S:É que meu pai é envolvido, meu pai treinou...Esses negócios assim, ele gosta de artes marciais e parece que tava para ganhar pra comunidade um tatame, sabe? Um emborrachado, aí ele quis que eu fizesse uma CI, só que eu não fiz, porque eu não sei fazer uma CI ainda, aí tipo, é aquela coisa, você é taxado, né, porque quando você tá numa universidade chega gente, teus vizinhos, com questões de física pra tu fazer. Aí você não faz, e "porra, tu não é universitário cara" "mas num tem nada a ver não, mermão..." Apesar de que a CI é minha obrigação saber, só que primeiro eu não tive ainda, eu vou pesquisar pra ver. Entrevistador: Já pensasse onde?

S: Vou pesquisar na apostila, lá tem, mas eu acho que não vou fazer não... [a] questão é pelo meu pai mesmo, porque meu pai se envolve com esses negócios, aí começa e tem confusão e a corda sempre quebra pro lado mais fraco...Meu pai fica nessa, ele dizia que não ia mais e agora... Eu to querendo não fazer, mais por segurança. Um mal necessário. [Grifo nosso]

Embora Sandokan afirme primeiramente que não fez a CI por desconhecer o gênero textual, o que realmente pesa para a tomada de decisão em escrever ou não o texto são as possíveis conseqüências da sua produção; para ele, a não produção do texto é uma forma de agir em benefício do seu pai, mesmo que o contrariando. Sandokan tem consciência aqui de que não está simplesmente produzindo um texto, mas agindo em benefício ou não do seu pai.
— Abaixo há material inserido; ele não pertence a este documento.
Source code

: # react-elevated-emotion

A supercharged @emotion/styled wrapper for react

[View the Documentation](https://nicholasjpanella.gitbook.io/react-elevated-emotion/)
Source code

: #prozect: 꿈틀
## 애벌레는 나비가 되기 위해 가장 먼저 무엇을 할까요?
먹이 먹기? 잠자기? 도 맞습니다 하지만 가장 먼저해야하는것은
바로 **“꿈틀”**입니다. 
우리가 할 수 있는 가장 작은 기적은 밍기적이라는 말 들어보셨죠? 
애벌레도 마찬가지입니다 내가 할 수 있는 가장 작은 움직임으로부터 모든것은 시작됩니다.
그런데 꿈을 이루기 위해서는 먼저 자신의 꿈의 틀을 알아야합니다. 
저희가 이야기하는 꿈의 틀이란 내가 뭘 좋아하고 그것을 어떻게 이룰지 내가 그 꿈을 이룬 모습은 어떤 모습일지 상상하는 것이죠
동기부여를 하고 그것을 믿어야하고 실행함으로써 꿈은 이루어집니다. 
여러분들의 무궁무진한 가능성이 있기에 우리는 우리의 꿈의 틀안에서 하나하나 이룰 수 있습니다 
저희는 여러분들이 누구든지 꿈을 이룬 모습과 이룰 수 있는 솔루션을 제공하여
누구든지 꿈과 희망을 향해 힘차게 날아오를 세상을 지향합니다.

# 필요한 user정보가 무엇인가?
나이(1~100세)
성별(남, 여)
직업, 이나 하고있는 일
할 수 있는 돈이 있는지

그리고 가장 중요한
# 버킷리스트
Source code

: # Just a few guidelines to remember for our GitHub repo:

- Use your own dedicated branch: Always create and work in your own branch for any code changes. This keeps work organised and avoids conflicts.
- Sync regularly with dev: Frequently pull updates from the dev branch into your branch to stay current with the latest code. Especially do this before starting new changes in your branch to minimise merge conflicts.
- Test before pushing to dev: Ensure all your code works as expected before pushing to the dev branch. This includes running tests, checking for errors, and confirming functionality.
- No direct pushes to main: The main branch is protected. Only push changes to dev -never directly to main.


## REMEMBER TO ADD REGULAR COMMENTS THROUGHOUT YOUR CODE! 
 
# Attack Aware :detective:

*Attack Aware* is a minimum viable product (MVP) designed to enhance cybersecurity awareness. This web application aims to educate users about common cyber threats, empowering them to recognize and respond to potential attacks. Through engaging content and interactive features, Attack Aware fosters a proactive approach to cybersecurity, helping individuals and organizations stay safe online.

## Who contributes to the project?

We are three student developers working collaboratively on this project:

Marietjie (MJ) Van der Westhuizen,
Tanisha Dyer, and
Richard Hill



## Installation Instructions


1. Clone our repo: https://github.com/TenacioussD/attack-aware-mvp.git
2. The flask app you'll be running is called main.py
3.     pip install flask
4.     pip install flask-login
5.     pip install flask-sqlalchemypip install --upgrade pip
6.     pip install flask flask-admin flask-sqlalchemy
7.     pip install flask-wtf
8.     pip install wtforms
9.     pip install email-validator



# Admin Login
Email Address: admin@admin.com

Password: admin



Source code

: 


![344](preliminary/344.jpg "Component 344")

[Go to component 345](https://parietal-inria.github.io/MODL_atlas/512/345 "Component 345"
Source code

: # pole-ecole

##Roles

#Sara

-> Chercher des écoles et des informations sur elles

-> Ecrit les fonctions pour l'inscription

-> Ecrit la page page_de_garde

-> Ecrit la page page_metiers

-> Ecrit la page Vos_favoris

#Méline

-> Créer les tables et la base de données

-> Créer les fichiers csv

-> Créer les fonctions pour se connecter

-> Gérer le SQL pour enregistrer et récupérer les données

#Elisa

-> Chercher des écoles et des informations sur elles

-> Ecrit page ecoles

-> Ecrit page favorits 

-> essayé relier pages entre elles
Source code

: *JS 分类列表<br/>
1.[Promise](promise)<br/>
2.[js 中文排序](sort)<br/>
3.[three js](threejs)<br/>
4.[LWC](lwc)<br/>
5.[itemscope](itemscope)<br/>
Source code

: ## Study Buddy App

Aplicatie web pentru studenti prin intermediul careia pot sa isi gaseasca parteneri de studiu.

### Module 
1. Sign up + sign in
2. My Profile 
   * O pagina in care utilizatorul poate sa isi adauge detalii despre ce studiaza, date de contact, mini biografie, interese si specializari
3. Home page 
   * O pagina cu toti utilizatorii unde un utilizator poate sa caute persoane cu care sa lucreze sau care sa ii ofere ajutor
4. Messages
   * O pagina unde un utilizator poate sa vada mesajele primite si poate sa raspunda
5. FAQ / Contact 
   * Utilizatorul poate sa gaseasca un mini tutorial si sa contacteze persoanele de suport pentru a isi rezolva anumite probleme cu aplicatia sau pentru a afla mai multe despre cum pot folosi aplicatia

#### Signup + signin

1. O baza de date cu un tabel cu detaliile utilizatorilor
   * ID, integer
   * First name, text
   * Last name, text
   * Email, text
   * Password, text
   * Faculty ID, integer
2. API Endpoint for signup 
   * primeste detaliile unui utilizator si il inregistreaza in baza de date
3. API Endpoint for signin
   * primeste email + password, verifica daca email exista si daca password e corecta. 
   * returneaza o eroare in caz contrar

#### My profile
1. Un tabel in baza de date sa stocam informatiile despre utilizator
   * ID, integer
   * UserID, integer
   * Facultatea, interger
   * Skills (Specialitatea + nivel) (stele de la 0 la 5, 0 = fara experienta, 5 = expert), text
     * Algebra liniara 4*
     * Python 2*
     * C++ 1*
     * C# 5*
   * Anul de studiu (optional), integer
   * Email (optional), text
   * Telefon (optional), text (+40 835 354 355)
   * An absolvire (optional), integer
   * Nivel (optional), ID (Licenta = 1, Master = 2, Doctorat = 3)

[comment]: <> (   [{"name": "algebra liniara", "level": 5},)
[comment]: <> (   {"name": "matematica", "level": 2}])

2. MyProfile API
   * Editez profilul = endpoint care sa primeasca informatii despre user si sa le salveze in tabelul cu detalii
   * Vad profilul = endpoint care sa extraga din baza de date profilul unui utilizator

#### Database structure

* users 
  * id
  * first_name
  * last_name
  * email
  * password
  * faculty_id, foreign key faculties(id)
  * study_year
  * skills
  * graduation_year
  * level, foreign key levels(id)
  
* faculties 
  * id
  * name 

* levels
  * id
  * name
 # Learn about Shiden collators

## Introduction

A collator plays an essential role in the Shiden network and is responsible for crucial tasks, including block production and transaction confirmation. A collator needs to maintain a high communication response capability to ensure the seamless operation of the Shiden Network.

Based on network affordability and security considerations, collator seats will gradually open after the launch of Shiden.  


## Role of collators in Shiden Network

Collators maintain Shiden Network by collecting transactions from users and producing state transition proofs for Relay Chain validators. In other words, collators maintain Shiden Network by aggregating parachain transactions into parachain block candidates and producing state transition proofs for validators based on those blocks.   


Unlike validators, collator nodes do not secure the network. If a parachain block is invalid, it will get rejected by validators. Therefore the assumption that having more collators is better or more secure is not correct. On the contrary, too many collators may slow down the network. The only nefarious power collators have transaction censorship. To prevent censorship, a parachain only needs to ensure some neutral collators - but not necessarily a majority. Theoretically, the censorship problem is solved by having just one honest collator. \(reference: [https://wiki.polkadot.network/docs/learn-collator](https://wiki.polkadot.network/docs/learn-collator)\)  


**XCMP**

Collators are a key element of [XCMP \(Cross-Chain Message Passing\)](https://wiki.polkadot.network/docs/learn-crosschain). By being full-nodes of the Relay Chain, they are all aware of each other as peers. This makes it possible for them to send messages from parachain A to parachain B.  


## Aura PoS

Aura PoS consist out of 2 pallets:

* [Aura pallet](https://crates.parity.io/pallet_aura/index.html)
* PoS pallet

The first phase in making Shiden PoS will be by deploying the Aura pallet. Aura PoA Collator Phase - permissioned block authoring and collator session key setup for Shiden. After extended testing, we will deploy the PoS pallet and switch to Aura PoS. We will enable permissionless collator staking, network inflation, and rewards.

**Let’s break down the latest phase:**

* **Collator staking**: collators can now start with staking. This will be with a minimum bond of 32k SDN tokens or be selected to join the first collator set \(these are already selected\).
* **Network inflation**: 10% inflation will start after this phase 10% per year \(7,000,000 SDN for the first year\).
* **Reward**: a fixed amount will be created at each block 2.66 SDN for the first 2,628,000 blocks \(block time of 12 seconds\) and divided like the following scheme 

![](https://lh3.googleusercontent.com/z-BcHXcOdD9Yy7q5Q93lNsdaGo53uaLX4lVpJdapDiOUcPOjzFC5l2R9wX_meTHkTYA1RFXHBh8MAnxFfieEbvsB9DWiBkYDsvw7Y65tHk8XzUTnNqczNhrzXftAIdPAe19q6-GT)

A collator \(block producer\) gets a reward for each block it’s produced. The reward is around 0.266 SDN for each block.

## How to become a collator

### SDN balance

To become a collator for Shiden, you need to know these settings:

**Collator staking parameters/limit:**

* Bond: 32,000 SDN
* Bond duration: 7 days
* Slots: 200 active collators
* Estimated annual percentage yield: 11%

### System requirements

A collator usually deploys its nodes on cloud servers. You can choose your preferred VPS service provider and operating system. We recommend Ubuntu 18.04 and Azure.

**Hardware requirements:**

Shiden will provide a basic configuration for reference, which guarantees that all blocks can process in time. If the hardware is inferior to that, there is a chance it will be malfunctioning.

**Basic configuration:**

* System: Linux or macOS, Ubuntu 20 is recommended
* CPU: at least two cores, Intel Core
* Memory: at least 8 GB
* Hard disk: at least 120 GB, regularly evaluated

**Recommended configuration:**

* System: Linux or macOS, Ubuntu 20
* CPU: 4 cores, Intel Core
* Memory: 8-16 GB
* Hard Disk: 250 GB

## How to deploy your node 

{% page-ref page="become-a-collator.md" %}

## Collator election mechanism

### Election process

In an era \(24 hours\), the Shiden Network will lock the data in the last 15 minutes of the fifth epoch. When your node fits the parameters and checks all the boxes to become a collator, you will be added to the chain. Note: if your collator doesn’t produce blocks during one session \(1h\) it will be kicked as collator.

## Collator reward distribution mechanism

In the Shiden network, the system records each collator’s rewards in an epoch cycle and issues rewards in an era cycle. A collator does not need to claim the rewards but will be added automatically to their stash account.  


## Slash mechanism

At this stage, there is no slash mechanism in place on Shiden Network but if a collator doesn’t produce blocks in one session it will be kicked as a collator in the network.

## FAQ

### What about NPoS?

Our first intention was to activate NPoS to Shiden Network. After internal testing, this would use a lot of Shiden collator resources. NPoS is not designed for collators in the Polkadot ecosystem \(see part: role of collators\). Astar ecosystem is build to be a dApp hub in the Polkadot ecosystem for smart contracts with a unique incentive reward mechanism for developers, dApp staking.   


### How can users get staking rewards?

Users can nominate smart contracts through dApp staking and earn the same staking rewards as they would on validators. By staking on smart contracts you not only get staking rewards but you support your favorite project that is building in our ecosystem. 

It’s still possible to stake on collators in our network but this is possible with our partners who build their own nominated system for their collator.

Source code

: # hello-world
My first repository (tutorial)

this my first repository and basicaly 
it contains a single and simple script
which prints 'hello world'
Para concluir, percebemos que o espaço doméstico era aglutinador e motivador de eventos de letramento distintos, entre eles: a) aqueles originados no cursinho e no pré-vestibular; b) aqueles referentes à resolução de problemas

práticos do dia-a-dia, como sacar o salário do pai e o pagamento de contas; c) aqueles oriundos a partir da assunção do lugar social de letrado/universitário na família e na comunidade, bem como nas situações em que Sandokan assume o papel de irmão mais velho, quando ajuda a irmã com as tarefas de casa; d) e também aqueles relativos aos momentos em que utilizava o seu tempo livre para ações de seu interesse, como escutar música, assistir jornais na televisão, a leitura de uma revista e de jornais trazidos por seu pai e eventos oriundos do interesse pessoal de Sandokan pelo linguagem audiovisual, sobretudo, pela fotografia.